Nov 20, 2009 11:15 pm US/Eastern
New Guidelines For Testing For Cervical Cancer
BALTIMORE (WJZ) ―
-
-
Doctors have issued new guidelines regarding the protocol for testing for cervical cancer.
CBS
Days after new guidelines for mammograms were released, the guidelines for cervical cancer testing are also changing.
Kelly McPherson spoke to a local doctor about what this means.
For years, women have followed the rule that they need an exam and pap smear every year. Now doctors and patients must decide how to adjust care.
Twenty-eight-year-old Daphne Blount has been getting pap smears every year.
"Unfortunately, I had quite a few abnormal pap smears and eventually I had to have a procedure done to rule out the negative abnormal cells to make sure they weren't dangerous," she said. If she had waited too long, she says, "the abnormal cells that were there could have possibly turned to cancer."
The American College of Obstetricians and Gynecologists are now recommending that women 21 to 30 get a pap smear every two years. Women thirty and older should only get one every three years and precancer screening should start at 21, not 18.
"Even if you don't know she has it, she's going to get rid of it on her own. That's what they're telling us," said Dr. Dwight Im, Mercy Hospital. "It does make me nervous. But when it comes to cervical cancer, what they're telling us is in the very young--and I've had patients who were teenagers who came down with cervical cancer--those young ones are not picked up by a pap smear. They usually have problems with bleeding or some other issues."
Some Baltimore doctors worry that the new guidelines of getting a pap smear every two years instead of every year will translate into patients not seeing their gynecologist every year, and that's not what the guidelines say.
"We need to educate the public and say, you know, by the way, you still have to have an examination once a year," Im said.
Of course, it's up to doctors to cater the new guidelines to their own patients' health and to those who may hesitate to change what has worked for them.
"Making women wait every two years--it's really, really, really a big risk factor, I think," Blount said.
This guideline change comes days after women were told to wait until 50, not 40, to get mammograms.
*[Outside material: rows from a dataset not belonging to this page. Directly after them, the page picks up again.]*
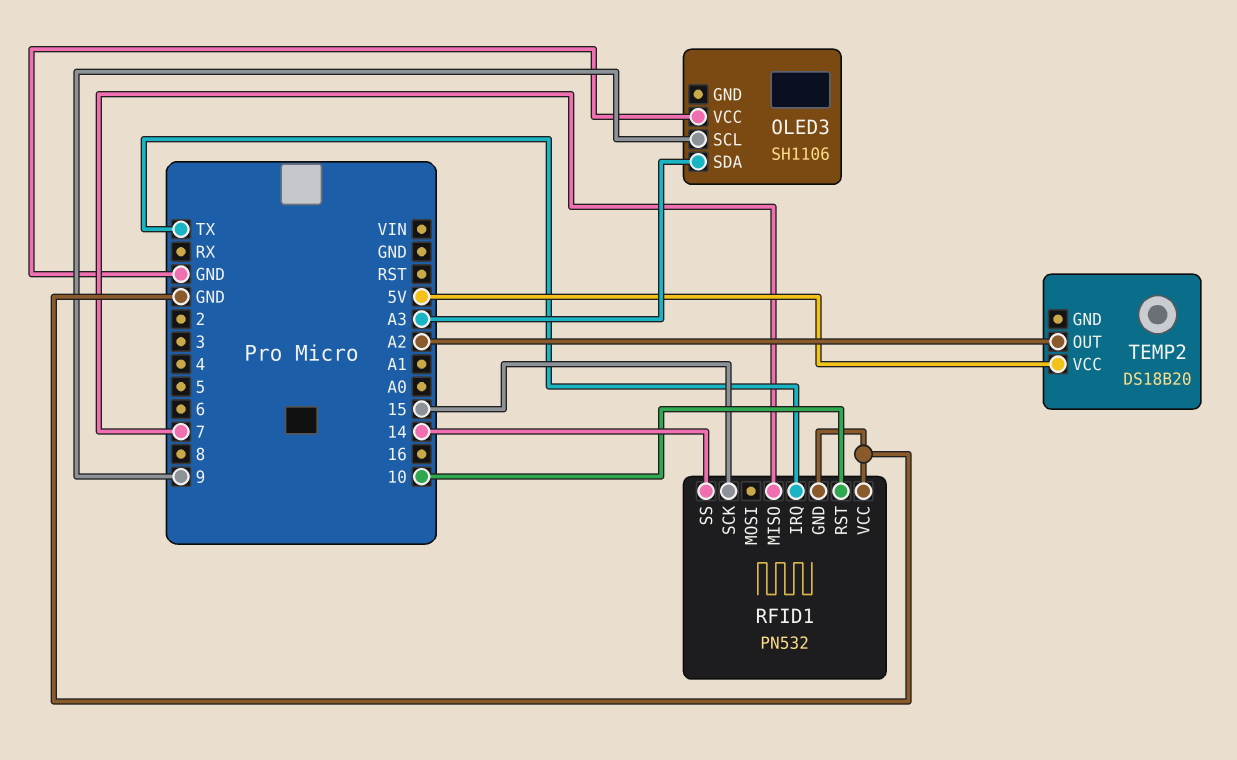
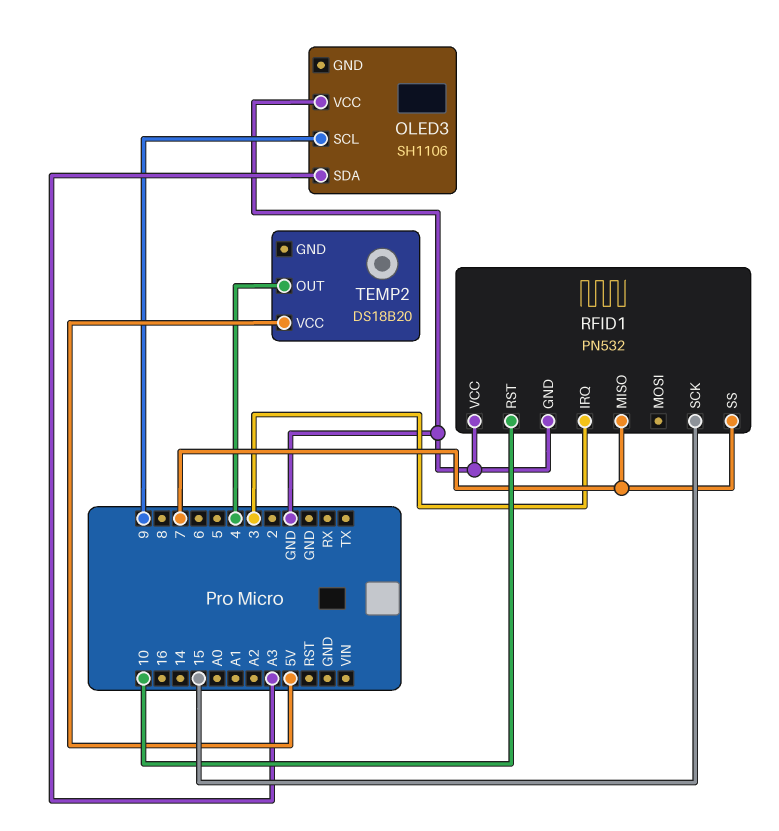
RFID1 pin IRQ: TX -> 3
RFID1 pin SS: 14 -> 7
TEMP2 pin OUT: A2 -> 4

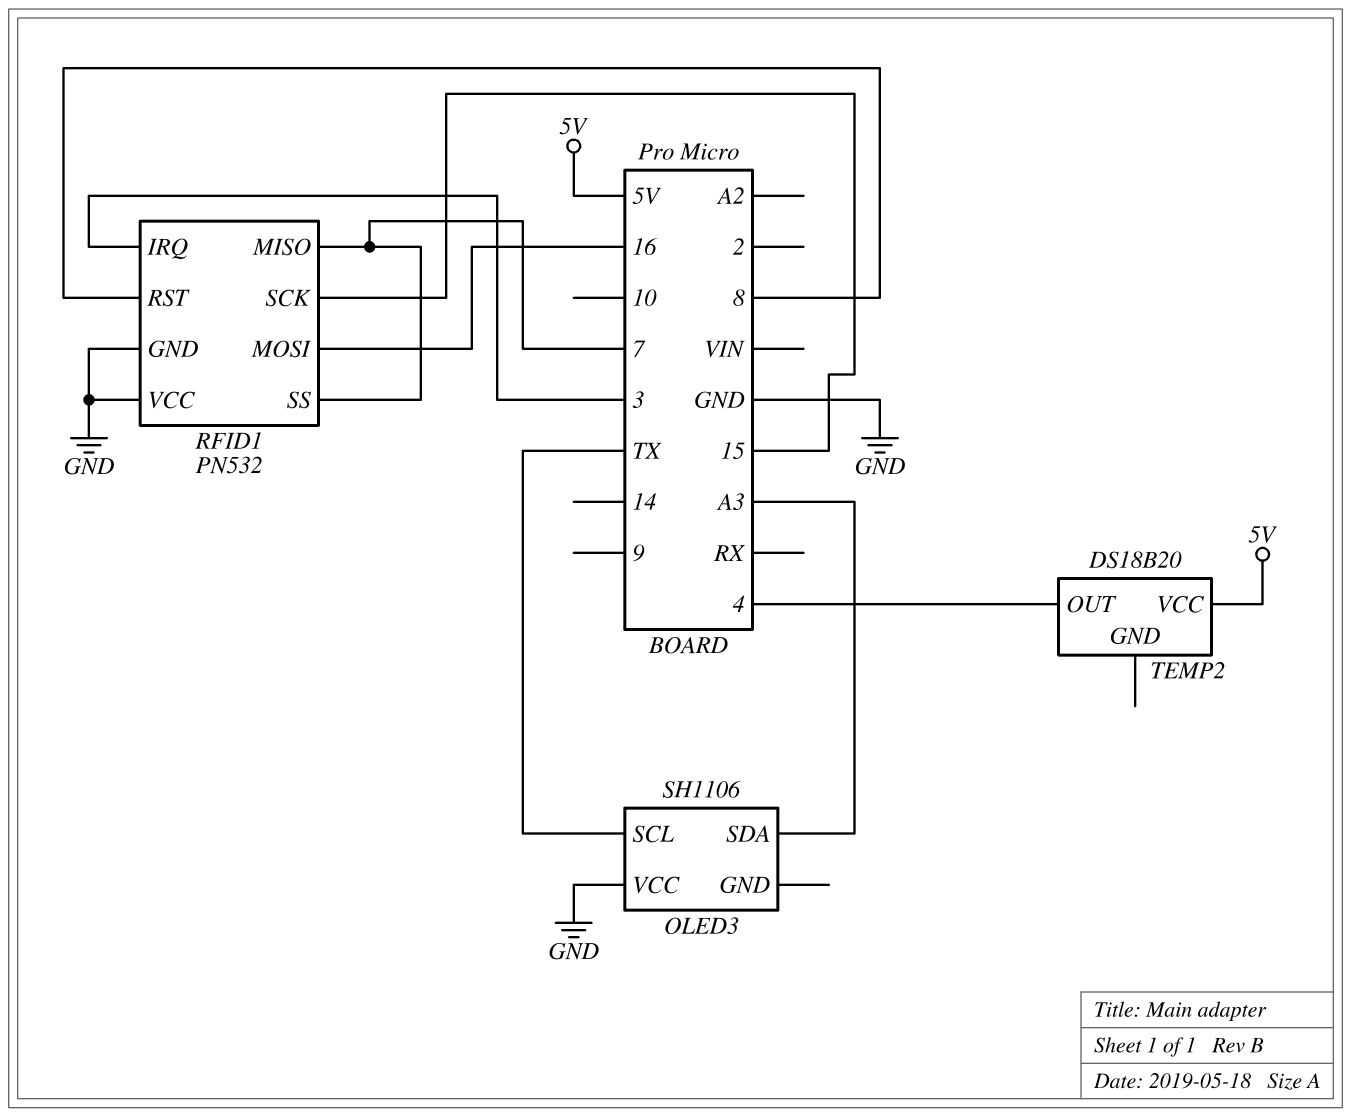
OLED3 pin SCL: 9 -> TX
RFID1 pin MOSI: none -> 16
RFID1 pin RST: 10 -> 8

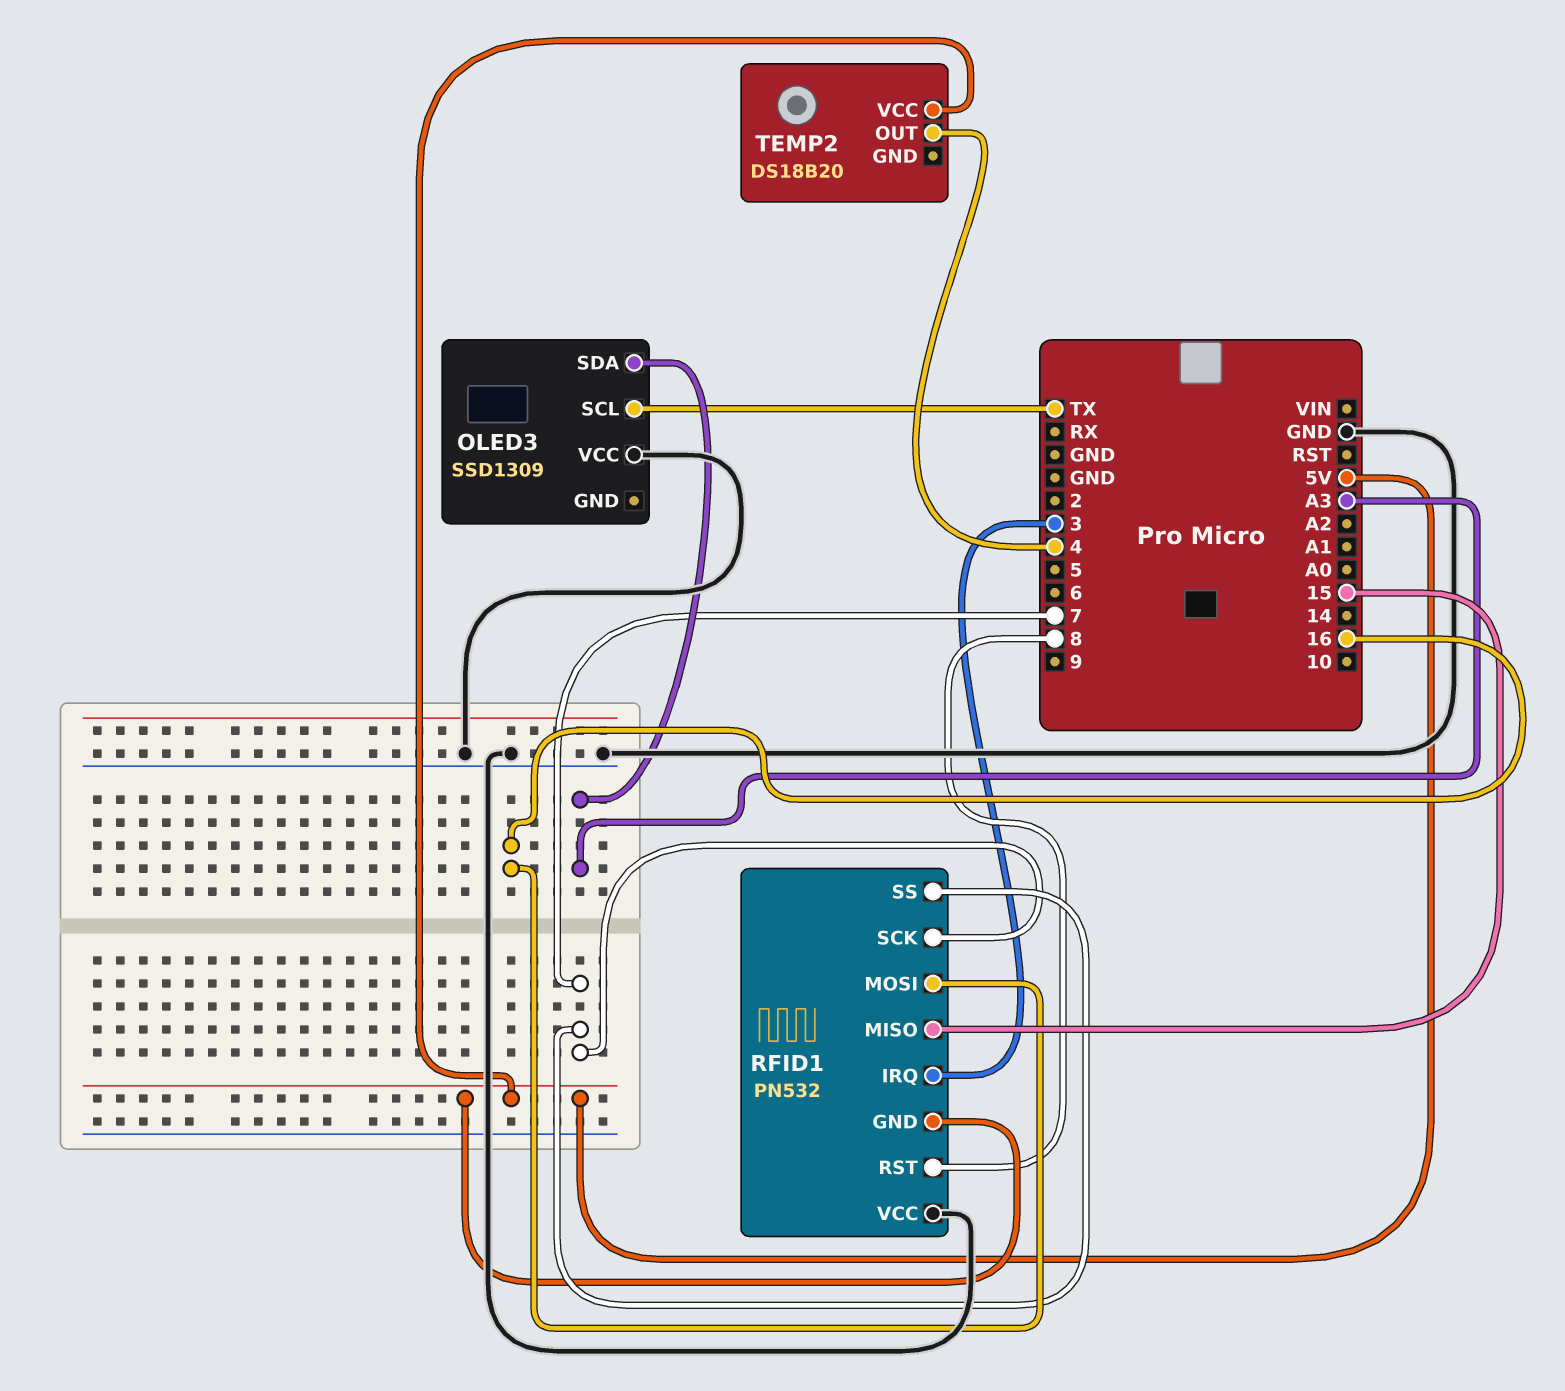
OLED3: SH1106 -> SSD1309
RFID1 pin GND: GND -> 5V
RFID1 pin MISO: 7 -> 15
RFID1 pin SCK: 15 -> 7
Some are questioning if this is to lower health care costs of pre-cancer screenings.
"Historically when we have seen recommendations published in the United States, the insurers have indeed moved to be supportive of those guidelines," said Nancy Davenport-Ennis, Patient Advocate Foundation.
The Baltimore doctor we spoke to is a member of the organization that put out the new guidelines. He says he hopes the motives are not financial and says the timing with the mammogram guidelines seems to be coincidental.
Health and Human Services Secretary Kathleen Sebelius has spoken out against the new mammogram guidelines but has not yet commented on pap smears.